As for the technical specs, the color on this 1080i Blu-ray transfer is vivid and nicely balanced, and the video, for live concert footage, is more often than not crisp and detailed. The disc includes a clear and dynamic LPCM stereo, and ambient 5.1 DTS-HD Master Audio tracks. The surround is not particularly discrete, but recreates a decent hall-like simulation of the live performance. For those without DTS playback capability, lossy 5.1 Dolby Digital is also available. The only extra is a sprightly pair of acoustic guitar numbers played solo from the 2011 Cambridge Folk Festival. The Richard Thompson Band: Live at the Celtic Connection (Blu-ray) comes with an eight-page, full-color glossy booklet that includes a few comments from Richard Thompson and a short essay on his career by Mick Houghton.

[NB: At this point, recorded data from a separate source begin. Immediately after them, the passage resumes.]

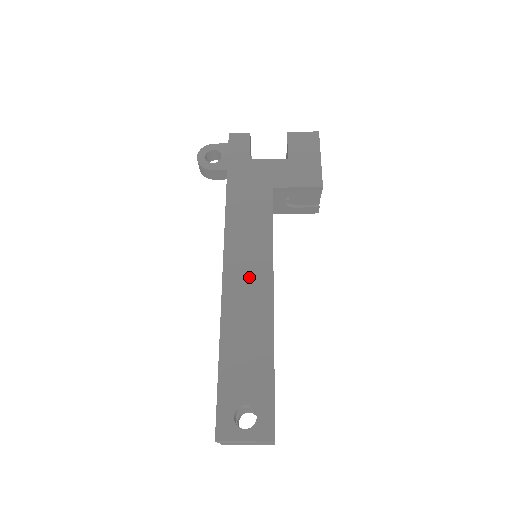
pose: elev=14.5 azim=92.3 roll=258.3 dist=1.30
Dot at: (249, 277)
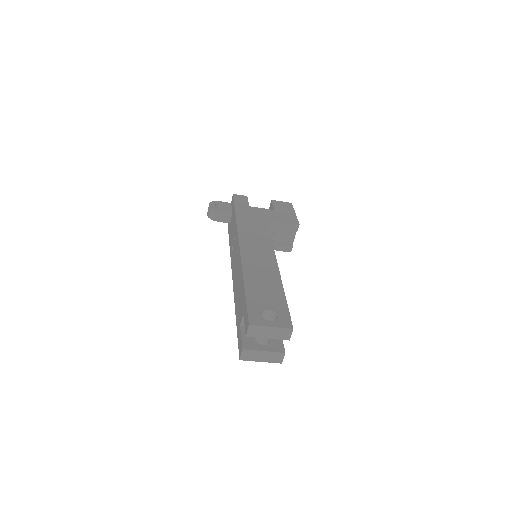
Dot at: (259, 253)
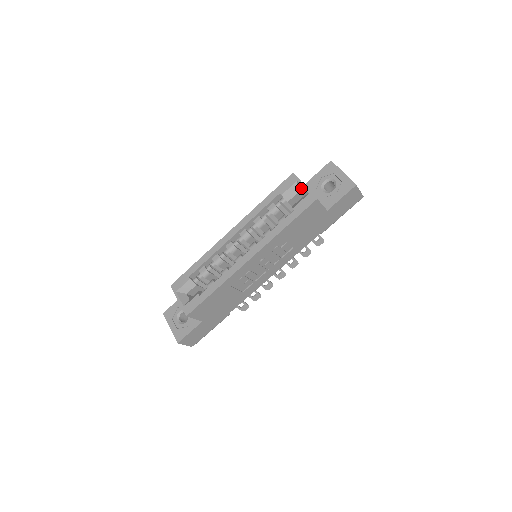
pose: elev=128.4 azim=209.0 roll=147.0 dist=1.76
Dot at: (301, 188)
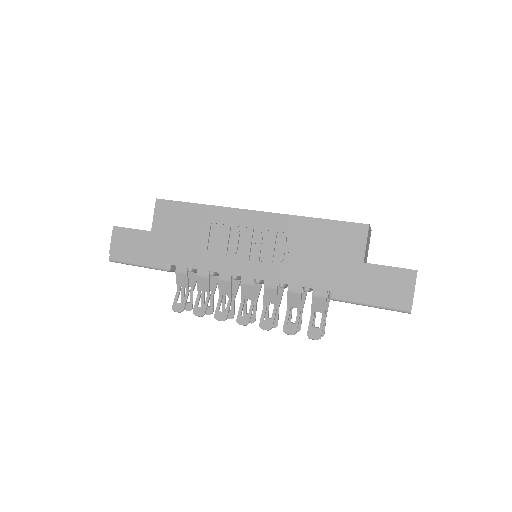
Dot at: occluded
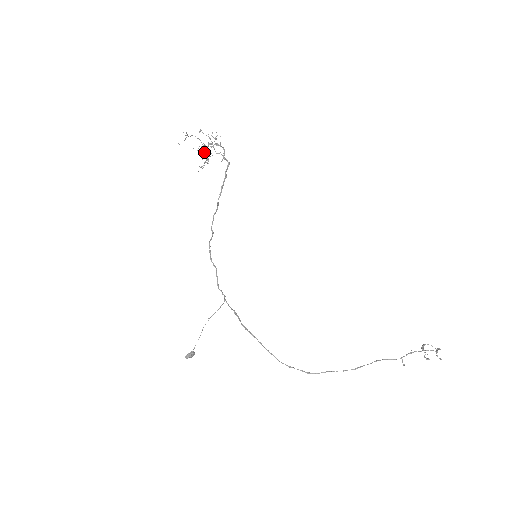
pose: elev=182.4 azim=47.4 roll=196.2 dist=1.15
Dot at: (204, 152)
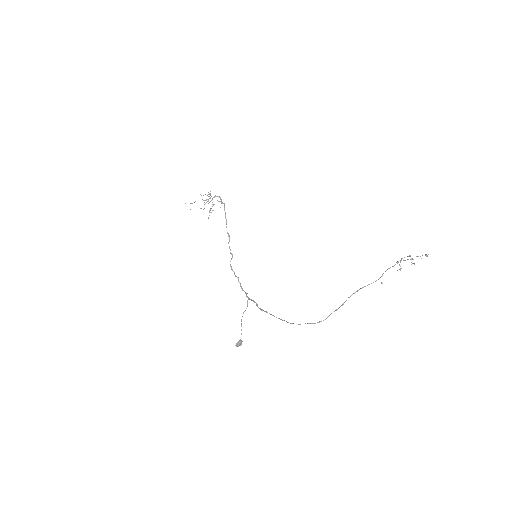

True fans will, of course, have to purchase this disc—preferably the modestly priced Blu-ray for its high-definition picture and sound, but this would also be a fine introduction to the most criminally ignored musician and songwriter of the twentieth century. I believe most newcomers to his music will be glad they did not pass this one by. In the words of Richard Thompson:
Night comes in like some cool river
Not guilty, except for instilling feelings of inadequacy in guitarists everywhere.